- Slowing national economic growth (GDP - 2.2% in 2012, - 0.8 in 2013) mirrored by the non-payment trend among Italian businesses
- In 2012 the frequency of non-payments in the domestic market rose by 15% compared to 2011; higher for payments to exporters: + 16%
- Business sectors: Food sector suffering from strong price volatility; transport heavily affected by the cost of fuel; automotive still suffering from decreased demand. Slightly better news for household appliances, boosted by new high-tech products now entering homes
- Emilia Romagna, Piemonte and Marche regions are most affected by worsening indicators
- Early 2013 signals: a continued increase in domestic market non-payments, with a slight slowing from 2012. Some positive export market signs - in January the average amounts unpaid declined in the textile and mechanical sectors.
“The strong decline in household consumption, the sharp and restricted conditions related to credit access, combined with a heavily indebted financial structure, fed domestic market growth of B2B non-payments,” said Michele Pignotti, Head of Region Mediterranean Countries, Africa and Middle East. ”Many domestic market sectors are impacted: food in particular, affected by an inefficient distribution chain and growing costs for farmers; transport is heavily impacted by high fuel costs; automotive faced a strong decline in demand. Household appliances, the only sector showing positive signs, are boosted mainly by new high-tech products now entering homes.”
Pignotti added that for Italian exporters, increases in the average amount of non-payments created a worsening scenario especially in the chemical, commodity, mechanical and steel sectors. Countries with the highest rate of non-payments to Italian exporters include France, Germany, Poland, Romania and Turkey.
According to the report, initial 2013 signals indicate that the domestic market faces continued increases in non-payments, with a slight slowing compared to 2012. Some positive signs in the January export market: average amounts outstanding slowed in the textile and mechanical sector.
It also notes that the most serious phase of the international crisis appears to be over. Global growth is foreseen to increase by 2.5% in 2013 and by 3.2% in 2014. In 2013, more than half of world growth will effectively be recognized as deriving from emerging countries (China + 7,6%, India + 5,5%), which will collectively contribute almost 1.9 pp (about 75% of the total) vs. 2,1 pp in 2014 (60% of total). Italian economics worsened in the third quarter of 2012, and were also impacted by political uncertainty. 2013 forecasts indicate continued negative growth (- 0,8%). Industrial production dropped in 2012 and a recession is expected for the early months of 2013.

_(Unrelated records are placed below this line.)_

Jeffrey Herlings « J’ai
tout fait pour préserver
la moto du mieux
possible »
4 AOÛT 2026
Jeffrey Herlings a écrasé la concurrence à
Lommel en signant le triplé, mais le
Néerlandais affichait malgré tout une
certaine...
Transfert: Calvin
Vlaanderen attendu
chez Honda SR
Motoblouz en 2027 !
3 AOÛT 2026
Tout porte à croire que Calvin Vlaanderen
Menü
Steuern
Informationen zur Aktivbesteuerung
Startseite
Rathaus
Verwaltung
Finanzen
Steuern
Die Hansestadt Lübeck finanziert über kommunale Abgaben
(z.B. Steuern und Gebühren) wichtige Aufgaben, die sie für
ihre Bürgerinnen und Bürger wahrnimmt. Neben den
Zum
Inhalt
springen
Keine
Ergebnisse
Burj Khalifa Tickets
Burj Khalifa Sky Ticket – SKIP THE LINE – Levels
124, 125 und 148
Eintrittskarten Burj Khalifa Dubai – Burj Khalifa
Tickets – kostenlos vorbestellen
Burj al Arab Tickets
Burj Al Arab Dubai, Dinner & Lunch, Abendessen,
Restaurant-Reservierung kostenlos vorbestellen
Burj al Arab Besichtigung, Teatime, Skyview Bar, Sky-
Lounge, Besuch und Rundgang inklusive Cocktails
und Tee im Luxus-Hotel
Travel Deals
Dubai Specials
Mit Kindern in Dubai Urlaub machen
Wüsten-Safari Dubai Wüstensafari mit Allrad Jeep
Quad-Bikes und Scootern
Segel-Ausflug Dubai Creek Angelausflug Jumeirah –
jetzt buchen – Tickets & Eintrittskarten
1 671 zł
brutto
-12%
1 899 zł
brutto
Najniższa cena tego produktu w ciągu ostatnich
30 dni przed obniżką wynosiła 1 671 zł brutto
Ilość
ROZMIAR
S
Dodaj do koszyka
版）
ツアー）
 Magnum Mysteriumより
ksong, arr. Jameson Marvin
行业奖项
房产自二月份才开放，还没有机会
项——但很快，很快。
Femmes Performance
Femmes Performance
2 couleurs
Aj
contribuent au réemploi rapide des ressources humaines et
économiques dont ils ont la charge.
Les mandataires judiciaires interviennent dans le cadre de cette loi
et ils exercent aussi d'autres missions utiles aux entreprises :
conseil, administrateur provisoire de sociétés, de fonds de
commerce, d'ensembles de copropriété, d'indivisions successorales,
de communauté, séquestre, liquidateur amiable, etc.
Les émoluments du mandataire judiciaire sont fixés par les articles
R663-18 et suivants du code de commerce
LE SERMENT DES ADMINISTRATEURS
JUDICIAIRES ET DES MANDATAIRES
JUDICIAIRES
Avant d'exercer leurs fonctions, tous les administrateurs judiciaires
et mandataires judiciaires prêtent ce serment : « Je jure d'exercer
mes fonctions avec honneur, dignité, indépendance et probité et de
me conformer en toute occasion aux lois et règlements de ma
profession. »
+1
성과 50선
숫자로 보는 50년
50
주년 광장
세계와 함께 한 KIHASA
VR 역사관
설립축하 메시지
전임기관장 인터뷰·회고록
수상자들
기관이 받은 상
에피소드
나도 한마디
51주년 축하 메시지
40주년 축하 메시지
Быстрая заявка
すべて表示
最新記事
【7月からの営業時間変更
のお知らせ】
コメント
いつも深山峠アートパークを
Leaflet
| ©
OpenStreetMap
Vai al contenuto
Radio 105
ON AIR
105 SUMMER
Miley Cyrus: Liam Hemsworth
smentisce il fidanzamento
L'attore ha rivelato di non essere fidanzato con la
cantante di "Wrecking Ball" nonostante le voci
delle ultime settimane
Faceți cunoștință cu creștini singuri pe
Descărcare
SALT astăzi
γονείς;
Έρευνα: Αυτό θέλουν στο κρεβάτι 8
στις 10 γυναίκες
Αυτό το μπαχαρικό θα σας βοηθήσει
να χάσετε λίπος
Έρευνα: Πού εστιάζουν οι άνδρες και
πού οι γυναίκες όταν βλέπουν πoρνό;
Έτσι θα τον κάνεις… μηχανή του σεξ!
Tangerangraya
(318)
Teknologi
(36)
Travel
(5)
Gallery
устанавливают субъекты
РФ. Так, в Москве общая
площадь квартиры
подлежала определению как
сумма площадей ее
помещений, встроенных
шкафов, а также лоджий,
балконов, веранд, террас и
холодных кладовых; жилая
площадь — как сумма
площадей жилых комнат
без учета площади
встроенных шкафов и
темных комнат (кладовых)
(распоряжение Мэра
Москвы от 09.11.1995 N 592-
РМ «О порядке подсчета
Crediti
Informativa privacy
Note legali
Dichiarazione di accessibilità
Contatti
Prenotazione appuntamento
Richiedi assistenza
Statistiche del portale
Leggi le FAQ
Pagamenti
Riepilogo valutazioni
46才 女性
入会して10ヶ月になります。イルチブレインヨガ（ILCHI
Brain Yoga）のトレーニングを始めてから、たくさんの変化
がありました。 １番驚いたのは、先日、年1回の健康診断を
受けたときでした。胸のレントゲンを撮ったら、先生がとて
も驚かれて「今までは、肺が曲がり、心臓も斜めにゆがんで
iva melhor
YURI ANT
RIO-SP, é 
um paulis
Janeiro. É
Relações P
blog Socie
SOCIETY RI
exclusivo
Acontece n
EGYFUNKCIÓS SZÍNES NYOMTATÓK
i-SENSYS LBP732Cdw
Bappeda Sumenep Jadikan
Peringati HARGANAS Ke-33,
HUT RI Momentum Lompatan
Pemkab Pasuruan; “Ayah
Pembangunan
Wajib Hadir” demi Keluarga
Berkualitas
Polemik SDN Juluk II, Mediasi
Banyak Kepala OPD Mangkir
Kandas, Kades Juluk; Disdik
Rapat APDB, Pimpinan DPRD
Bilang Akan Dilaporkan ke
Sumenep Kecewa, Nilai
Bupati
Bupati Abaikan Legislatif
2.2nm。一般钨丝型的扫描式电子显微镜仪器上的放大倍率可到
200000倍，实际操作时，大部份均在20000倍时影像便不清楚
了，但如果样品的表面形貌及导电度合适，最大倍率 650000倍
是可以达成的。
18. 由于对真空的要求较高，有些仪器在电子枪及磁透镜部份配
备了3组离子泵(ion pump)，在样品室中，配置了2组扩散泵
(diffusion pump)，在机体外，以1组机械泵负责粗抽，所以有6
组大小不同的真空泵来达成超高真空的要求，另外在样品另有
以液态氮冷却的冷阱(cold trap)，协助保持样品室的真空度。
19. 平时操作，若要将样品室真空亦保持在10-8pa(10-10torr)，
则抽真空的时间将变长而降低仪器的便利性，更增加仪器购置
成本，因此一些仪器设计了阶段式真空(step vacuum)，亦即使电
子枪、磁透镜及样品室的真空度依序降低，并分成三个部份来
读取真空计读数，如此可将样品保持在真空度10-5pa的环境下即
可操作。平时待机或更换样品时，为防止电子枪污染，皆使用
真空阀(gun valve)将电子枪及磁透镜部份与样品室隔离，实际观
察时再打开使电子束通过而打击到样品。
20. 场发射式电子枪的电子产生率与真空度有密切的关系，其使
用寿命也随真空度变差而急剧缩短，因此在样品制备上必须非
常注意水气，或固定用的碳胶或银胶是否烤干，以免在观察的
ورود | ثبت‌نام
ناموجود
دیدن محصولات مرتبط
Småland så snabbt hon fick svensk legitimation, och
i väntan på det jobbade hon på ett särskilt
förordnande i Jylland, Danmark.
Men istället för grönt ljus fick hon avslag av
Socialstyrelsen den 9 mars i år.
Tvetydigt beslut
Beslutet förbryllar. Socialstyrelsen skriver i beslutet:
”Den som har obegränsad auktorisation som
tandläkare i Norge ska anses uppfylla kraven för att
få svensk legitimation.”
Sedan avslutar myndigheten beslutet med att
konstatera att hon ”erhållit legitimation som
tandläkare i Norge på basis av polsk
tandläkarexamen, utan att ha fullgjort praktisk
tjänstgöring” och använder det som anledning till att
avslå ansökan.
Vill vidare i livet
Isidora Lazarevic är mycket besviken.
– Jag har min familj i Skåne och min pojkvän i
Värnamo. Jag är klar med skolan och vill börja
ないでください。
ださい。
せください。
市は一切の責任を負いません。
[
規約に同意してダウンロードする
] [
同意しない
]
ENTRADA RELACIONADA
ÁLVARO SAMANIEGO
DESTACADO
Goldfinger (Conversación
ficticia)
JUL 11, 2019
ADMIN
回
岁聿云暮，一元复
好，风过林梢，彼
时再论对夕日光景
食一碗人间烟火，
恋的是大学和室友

The Euler Hermes Non-Payments Report is a quarterly survey on payment trends among Italian businesses. Regional analyses are provided by business sector, based on daily payments monitoring recorded in Euler Hermes’ database of 450,000 Italian buyers. The survey offers a forecast of economic cycles and trends, and insights into complex financial-economic scenarios. Based on trend indicators - frequency (number) and severity (average amount) of non-payments – the survey is also a useful reference on annual statistics as well as in comparison to pre-2007 crisis levels.
(graphs available in the attached document)
Euler Hermes established its activities in Italy in 2002 acquiring the local trade credit insurer SIAC (Società italiana Assicurazione Crediti), which was originally founded in 1927. Euler Hermes Italy today employs 400 employees in its Rome headquarters and regional offices, serving more than 4,500 customers businesses across a range of sectors and sizes.